┏━━
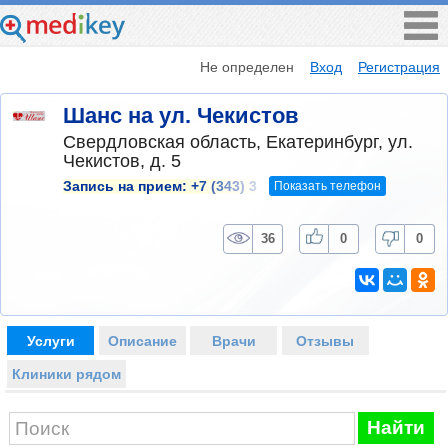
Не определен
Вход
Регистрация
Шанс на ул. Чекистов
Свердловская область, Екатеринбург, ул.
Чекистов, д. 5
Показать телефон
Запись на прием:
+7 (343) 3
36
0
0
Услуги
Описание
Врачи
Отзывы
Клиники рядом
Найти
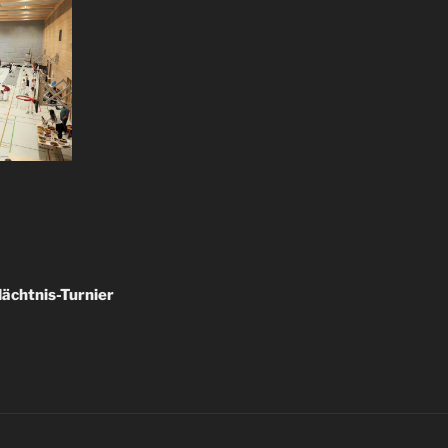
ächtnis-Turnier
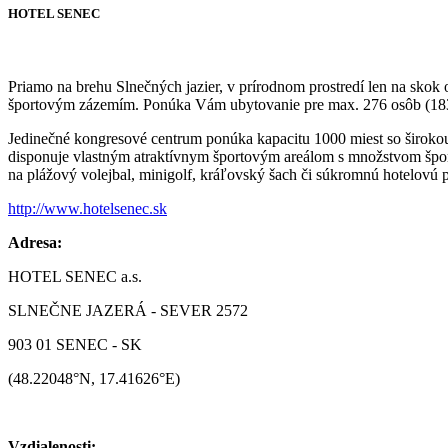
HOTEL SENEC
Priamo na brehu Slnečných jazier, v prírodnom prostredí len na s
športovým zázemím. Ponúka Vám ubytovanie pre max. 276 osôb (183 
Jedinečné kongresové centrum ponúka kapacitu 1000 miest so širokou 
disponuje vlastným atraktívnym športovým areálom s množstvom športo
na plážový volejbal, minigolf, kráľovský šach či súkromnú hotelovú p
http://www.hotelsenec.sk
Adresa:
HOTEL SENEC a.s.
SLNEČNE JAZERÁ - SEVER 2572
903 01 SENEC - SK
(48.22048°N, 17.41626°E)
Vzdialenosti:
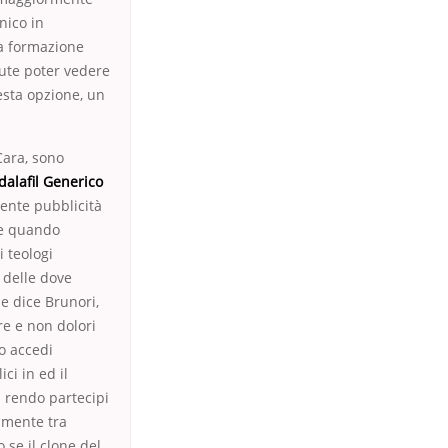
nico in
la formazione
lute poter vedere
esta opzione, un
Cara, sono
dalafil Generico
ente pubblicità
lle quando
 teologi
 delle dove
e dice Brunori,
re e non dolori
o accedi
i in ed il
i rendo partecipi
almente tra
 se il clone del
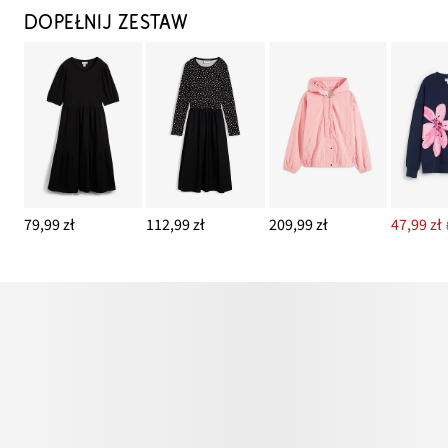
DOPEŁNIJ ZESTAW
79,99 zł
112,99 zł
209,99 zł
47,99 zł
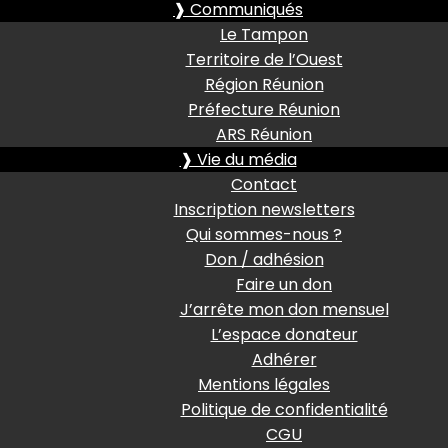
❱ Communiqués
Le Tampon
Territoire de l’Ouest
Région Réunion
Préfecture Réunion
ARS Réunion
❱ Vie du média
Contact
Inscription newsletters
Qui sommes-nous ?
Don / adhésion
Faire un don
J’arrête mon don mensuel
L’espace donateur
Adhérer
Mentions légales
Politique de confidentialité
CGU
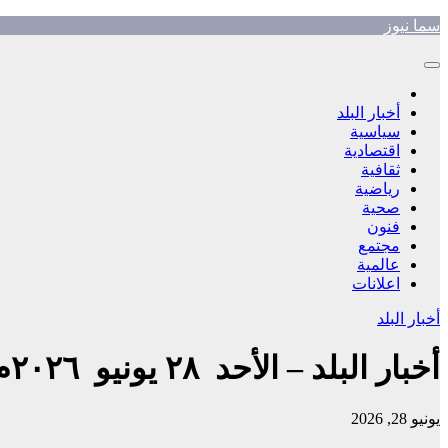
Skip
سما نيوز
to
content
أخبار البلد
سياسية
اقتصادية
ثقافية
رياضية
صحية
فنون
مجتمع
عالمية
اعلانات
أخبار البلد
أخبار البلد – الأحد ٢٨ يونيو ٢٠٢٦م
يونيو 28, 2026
┗━━
→ **Description of the task**:
Please pull out every line of the listing that contains the string "يونيو". Case counts.

→ **Output for this task**:
أخبار البلد – الأحد ٢٨ يونيو ٢٠٢٦م
يونيو 28, 2026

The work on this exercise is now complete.